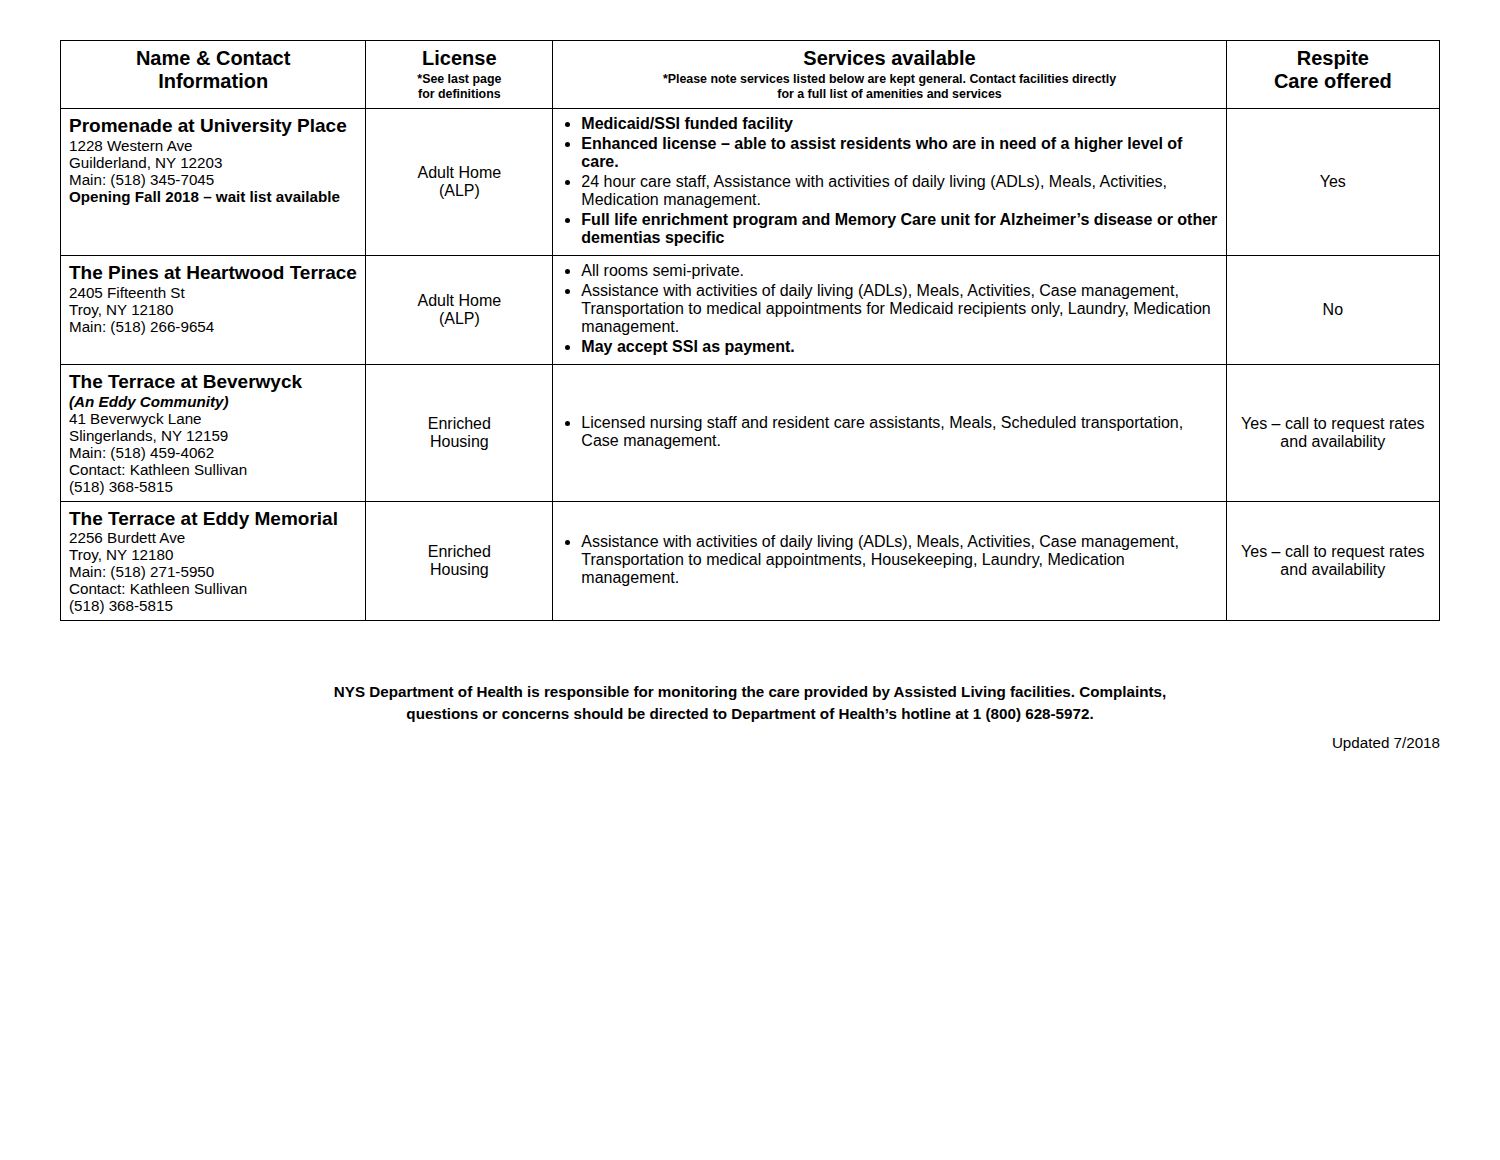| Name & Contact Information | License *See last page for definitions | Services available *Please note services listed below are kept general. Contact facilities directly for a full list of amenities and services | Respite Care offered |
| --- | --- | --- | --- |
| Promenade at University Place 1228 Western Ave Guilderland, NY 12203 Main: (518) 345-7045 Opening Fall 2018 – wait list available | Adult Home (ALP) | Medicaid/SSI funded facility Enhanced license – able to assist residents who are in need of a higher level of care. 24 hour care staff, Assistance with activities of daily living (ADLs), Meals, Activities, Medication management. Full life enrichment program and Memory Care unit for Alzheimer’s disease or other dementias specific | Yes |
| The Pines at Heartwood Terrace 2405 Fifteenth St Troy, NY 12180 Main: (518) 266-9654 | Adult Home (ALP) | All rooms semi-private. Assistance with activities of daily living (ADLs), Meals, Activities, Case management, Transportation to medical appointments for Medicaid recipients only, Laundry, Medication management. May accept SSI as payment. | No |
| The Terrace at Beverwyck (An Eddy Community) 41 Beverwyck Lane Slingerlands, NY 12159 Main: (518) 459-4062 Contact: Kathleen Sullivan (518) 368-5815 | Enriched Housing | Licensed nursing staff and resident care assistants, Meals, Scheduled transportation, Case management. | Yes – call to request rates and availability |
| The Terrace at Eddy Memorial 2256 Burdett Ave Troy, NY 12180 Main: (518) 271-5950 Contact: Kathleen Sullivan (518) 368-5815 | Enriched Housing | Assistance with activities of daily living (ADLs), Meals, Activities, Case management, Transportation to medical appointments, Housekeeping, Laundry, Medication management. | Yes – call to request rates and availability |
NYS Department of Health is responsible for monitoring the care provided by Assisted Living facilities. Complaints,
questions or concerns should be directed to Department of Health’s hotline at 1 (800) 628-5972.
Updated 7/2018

----

** Instructions to follow **
Could you copy each line above exactly as written, minus any pictures?

** Output below **
| Name & Contact Information | License *See last page for definitions | Services available *Please note services listed below are kept general. Contact facilities directly for a full list of amenities and services | Respite Care offered |
| --- | --- | --- | --- |
| Promenade at University Place 1228 Western Ave Guilderland, NY 12203 Main: (518) 345-7045 Opening Fall 2018 – wait list available | Adult Home (ALP) | Medicaid/SSI funded facility Enhanced license – able to assist residents who are in need of a higher level of care. 24 hour care staff, Assistance with activities of daily living (ADLs), Meals, Activities, Medication management. Full life enrichment program and Memory Care unit for Alzheimer’s disease or other dementias specific | Yes |
| The Pines at Heartwood Terrace 2405 Fifteenth St Troy, NY 12180 Main: (518) 266-9654 | Adult Home (ALP) | All rooms semi-private. Assistance with activities of daily living (ADLs), Meals, Activities, Case management, Transportation to medical appointments for Medicaid recipients only, Laundry, Medication management. May accept SSI as payment. | No |
| The Terrace at Beverwyck (An Eddy Community) 41 Beverwyck Lane Slingerlands, NY 12159 Main: (518) 459-4062 Contact: Kathleen Sullivan (518) 368-5815 | Enriched Housing | Licensed nursing staff and resident care assistants, Meals, Scheduled transportation, Case management. | Yes – call to request rates and availability |
| The Terrace at Eddy Memorial 2256 Burdett Ave Troy, NY 12180 Main: (518) 271-5950 Contact: Kathleen Sullivan (518) 368-5815 | Enriched Housing | Assistance with activities of daily living (ADLs), Meals, Activities, Case management, Transportation to medical appointments, Housekeeping, Laundry, Medication management. | Yes – call to request rates and availability |
NYS Department of Health is responsible for monitoring the care provided by Assisted Living facilities. Complaints,
questions or concerns should be directed to Department of Health’s hotline at 1 (800) 628-5972.
Updated 7/2018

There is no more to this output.